DESTIN, Florida — Auburn is ready to go the distance if Sunny Golloway’s lawsuit goes to federal court.
The former Auburn baseball coach filed a lawsuit against Auburn for wrongful termination in an 86-page filing last week. He was fired in September amid compliance concerns.
Golloway claimed he did not commit the acts alleged by Auburn and should be provided a $1 million buyout. Auburn believes his firing was for cause.
The case could get messy, especially if it goes to court and enters the discovery phase. Auburn athletics director Jay Jacobs, however, is ready to see the case through the end — if it reaches court.
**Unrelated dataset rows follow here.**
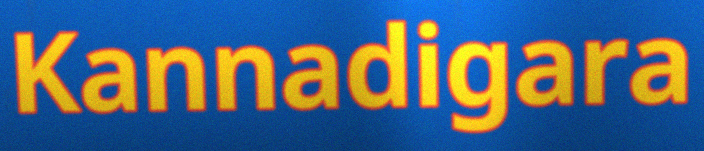
Kannadigara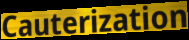
Cauterization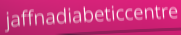
jaffnadiabeticcentre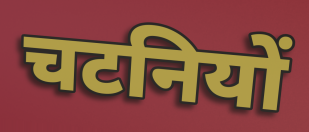
चटनियों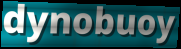
dynobuoyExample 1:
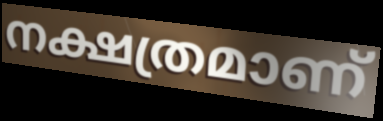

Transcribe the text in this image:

നക്ഷത്രമാണ്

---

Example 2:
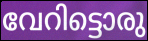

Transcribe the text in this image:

വേറിട്ടൊരു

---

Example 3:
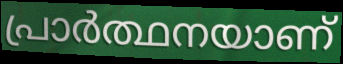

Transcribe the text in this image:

പ്രാർത്ഥനയാണ്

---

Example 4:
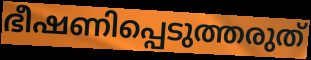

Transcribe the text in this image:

ഭീഷണിപ്പെടുത്തരുത്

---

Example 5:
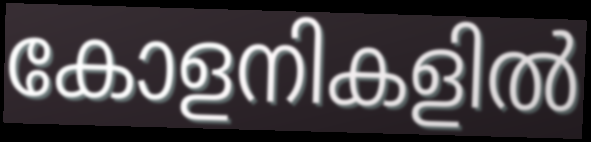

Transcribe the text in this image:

കോളനികളിൽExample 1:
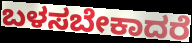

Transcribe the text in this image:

ಬಳಸಬೇಕಾದರೆ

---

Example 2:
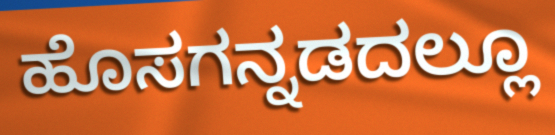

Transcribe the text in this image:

ಹೊಸಗನ್ನಡದಲ್ಲೂ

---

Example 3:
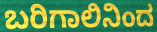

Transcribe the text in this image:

ಬರಿಗಾಲಿನಿಂದ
“Absolutely,” he said. “I’ll take it as far as they want to take it. Right is right, wrong is wrong.”
Golloway is suing the Auburn Board of Trustees, former Auburn athletics chief operating officer David Benedict, senior associate athletic director Rich McGlynn, director of baseball operations Scott Duval and athletics administrator Jeremy Roberts. He claims breach of contract along with defamation, fraud and tortious interference in the 86-page lawsuit filed in the U.S. District Court for the Middle District of Alabama.
Jacobs said he did not read the lawsuit and leaned on others to feed him information in the filing. He released a statement several hours after the lawsuit was filed.
“Instead of recognizing that he broke the rules, Sunny instead lashes out and attacks many members of the Auburn family,” Jacobs said in the statement. “It’s sad that it has come to this, but principle and decency require us not to give in. Sunny still has not come to terms with the seriousness of his violations and the reason he was terminated with cause in the first place. Instead of attacking others, it would be better if Sunny reflected on his own actions.
“Coach Golloway knowingly and repeatedly broke Auburn and NCAA rules, including an attempt to destroy evidence of his violations. We appreciated his coaching skills, but his actions left us no choice but to dismiss him from his position. He now seems to be using legal action in an attempt to divert attention away from his own misconduct.”
Jacobs stood by the comments Wednesday.
“We released a pretty good statement and certainly stand by that,” Jacobs said.
Auburn claims Golloway “knowingly and repeatedly broke Auburn and NCAA rules, including an attempt to destroy evidence of his violations.”
Golloway claims Jacobs told him “We’re not gonna pay you a dime, brother,” when he was informed the firing was for cause.
Golloway claims he responded to the athletics director: “Don’t call me brother.”
Golloway’s contract was worth $650,000 a year and was renewed through the 2019 season thanks to a one-year automatic rollover following the Tigers’ winning season in 2015.
Auburn would owe Golloway $1 million if he was fired “without cause.”